From bd45d9e29afe6a4a083c3dd9f2d37cb78344947f Mon Sep 17 00:00:00 2001
From: Mark Callow <github@callow.im>
Date: Wed, 18 Sep 2024 20:23:58 +0900
Subject: [PATCH 1/8] First pass at handling spaces in filenames.

---
 .../loadtests/vkloadtests/VulkanLoadTests.cpp |  5 ++
 utils/argparser.cpp                           | 52 ++++++++++++++++---
 2 files changed, 50 insertions(+), 7 deletions(-)
diff --git a/tests/loadtests/vkloadtests/VulkanLoadTests.cpp b/tests/loadtests/vkloadtests/VulkanLoadTests.cpp
index 50d2124bb5..116c5713a6 100644
--- a/tests/loadtests/vkloadtests/VulkanLoadTests.cpp
+++ b/tests/loadtests/vkloadtests/VulkanLoadTests.cpp
@@ -20,6 +20,8 @@
 
 #define _USE_MATH_DEFINES
 #include <math.h>
+#include <string>
+#include <regex>
 
 #include "VulkanLoadTests.h"
 #include "Texture.h"
@@ -355,6 +357,9 @@ VulkanLoadTests::showFile(std::string& filename)
         createViewer = Texture::create;
     }
     ktxTexture_Destroy(kTexture);
+
+    // Escape any spaces in filename.
+    filename = std::regex_replace( filename, std::regex(" "), "\\ " );
     std::string args = "--external " + filename;
     pViewer = createViewer(vkctx, w_width, w_height, args.c_str(), sBasePath);
     return pViewer;
diff --git a/utils/argparser.cpp b/utils/argparser.cpp
index 48620971f7..314b995ccb 100644
--- a/utils/argparser.cpp
+++ b/utils/argparser.cpp
@@ -21,7 +21,10 @@
  */
 
 #include <assert.h>
+#include <iostream>
 #include "argparser.h"
+#include <regex>
+#include <locale>
 
 using namespace std;
 
@@ -30,18 +33,53 @@ using namespace std;
  */
 argvector::argvector(const string& sArgs)
 {
-    const string sep(" \t\n\r\v\f");
+    const string sep(" \t");
+    //std::locale old = std::locale::global(std::locale("ja_JP.UTF-8"));
+    // std::regex does not support negative lookbehind assertions.
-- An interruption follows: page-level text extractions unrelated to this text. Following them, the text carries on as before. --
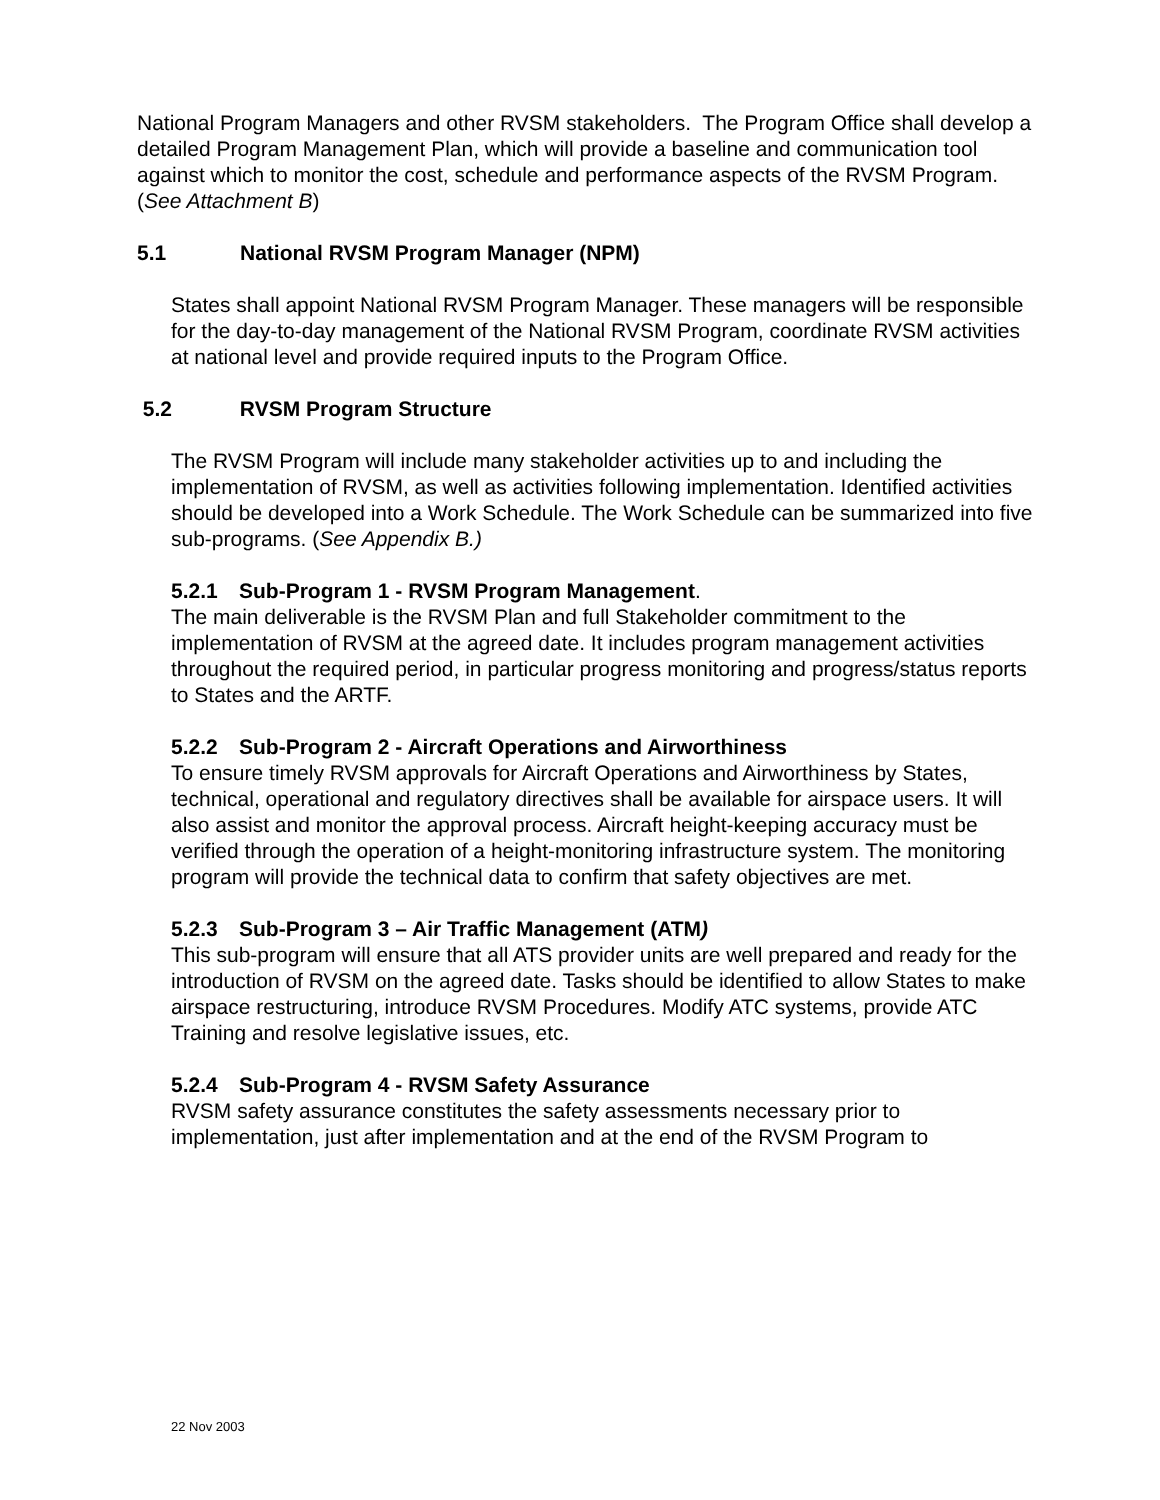National Program Managers and other RVSM stakeholders. The Program Office shall develop a detailed Program Management Plan, which will provide a baseline and communication tool against which to monitor the cost, schedule and performance aspects of the RVSM Program. (See Attachment B)
5.1 National RVSM Program Manager (NPM)
States shall appoint National RVSM Program Manager. These managers will be responsible for the day-to-day management of the National RVSM Program, coordinate RVSM activities at national level and provide required inputs to the Program Office.
5.2 RVSM Program Structure
The RVSM Program will include many stakeholder activities up to and including the implementation of RVSM, as well as activities following implementation. Identified activities should be developed into a Work Schedule. The Work Schedule can be summarized into five sub-programs. (See Appendix B.)
5.2.1 Sub-Program 1 - RVSM Program Management.
The main deliverable is the RVSM Plan and full Stakeholder commitment to the implementation of RVSM at the agreed date. It includes program management activities throughout the required period, in particular progress monitoring and progress/status reports to States and the ARTF.
5.2.2 Sub-Program 2 - Aircraft Operations and Airworthiness
To ensure timely RVSM approvals for Aircraft Operations and Airworthiness by States, technical, operational and regulatory directives shall be available for airspace users. It will also assist and monitor the approval process. Aircraft height-keeping accuracy must be verified through the operation of a height-monitoring infrastructure system. The monitoring program will provide the technical data to confirm that safety objectives are met.
5.2.3 Sub-Program 3 – Air Traffic Management (ATM)
This sub-program will ensure that all ATS provider units are well prepared and ready for the introduction of RVSM on the agreed date. Tasks should be identified to allow States to make airspace restructuring, introduce RVSM Procedures. Modify ATC systems, provide ATC Training and resolve legislative issues, etc.
5.2.4 Sub-Program 4 - RVSM Safety Assurance
RVSM safety assurance constitutes the safety assessments necessary prior to implementation, just after implementation and at the end of the RVSM Program to
22 Nov 2003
Darn!
+    // RE to extract argument between string start and separator.
+    // - Match 0 is whole matching string including separator.
+    // - Match 1 is the argument.
+    // Use negative character class as it is easiest way to handle
+    // utf-8 file names with non-Latin characters. $ must not be last
+    // in the character class or it will be taken literally not as
+    // end of string.
+    // Use raw literal to avoid excess backslashes.
+    regex re(R"--(^([^$ \t]+)(?:[ \t]+|$))--");
+    //regex re(R"--(^([\\/:._[:alnum:]-]+)(?:[ \t]+|$))--");
     size_t pos;
 
     pos = sArgs.find_first_not_of(sep);
     assert(pos != string::npos);
 
-    do {
-        size_t epos = sArgs.find_first_of(sep, pos);
-        size_t len = epos == string::npos ? epos : epos - pos;
-        push_back(sArgs.substr(pos, len));
-        pos = sArgs.find_first_not_of(sep, epos);
-    } while (pos != string::npos);
+    auto first = sArgs.begin() + pos;
+    auto last = sArgs.end();
+    bool continuation = false;
+    bool needContinuation = false;
+    for (smatch sm; regex_search(first, last, sm, re);) {
+        std::cout << "prefix: " << sm.prefix() << '\n';
+        std::cout << "suffix: " << sm.suffix() << '\n';
+        std::cout << "match size: " << sm.size() << '\n';
+        for(uint32_t i = 0; i < sm.size(); i++) {
+            std::cout << "match " << i << ": " << "\"" << sm.str(i) << "\"" << '\n';
+        }
+        string arg;
+        // All this because std::regex does not support negative lookbehind.
+        if (*(sm[1].second - 1) == '\\') {
+            arg = string(sm[1].first, sm[1].second - 1) + " ";
+            needContinuation = true;
+        } else {
+            arg = sm.str(1);
+            needContinuation = false;
+        }
+        if (continuation) {
+            this->back() += arg;
+        } else {
+            push_back(arg);
+        }
+        continuation = needContinuation;
+        first = sm.suffix().first;
+    }
+    //std::locale::global(old);
 }
 
 /*

From 56ea7a1d6f16fcfa022f89b3127ea437ed9d747c Mon Sep 17 00:00:00 2001
From: Mark Callow <github@callow.im>
Date: Wed, 18 Sep 2024 21:43:33 +0900
Subject: [PATCH 2/8] Simplify backslash handling.

---
 utils/argparser.cpp | 21 ++++++++++-----------
 1 file changed, 10 insertions(+), 11 deletions(-)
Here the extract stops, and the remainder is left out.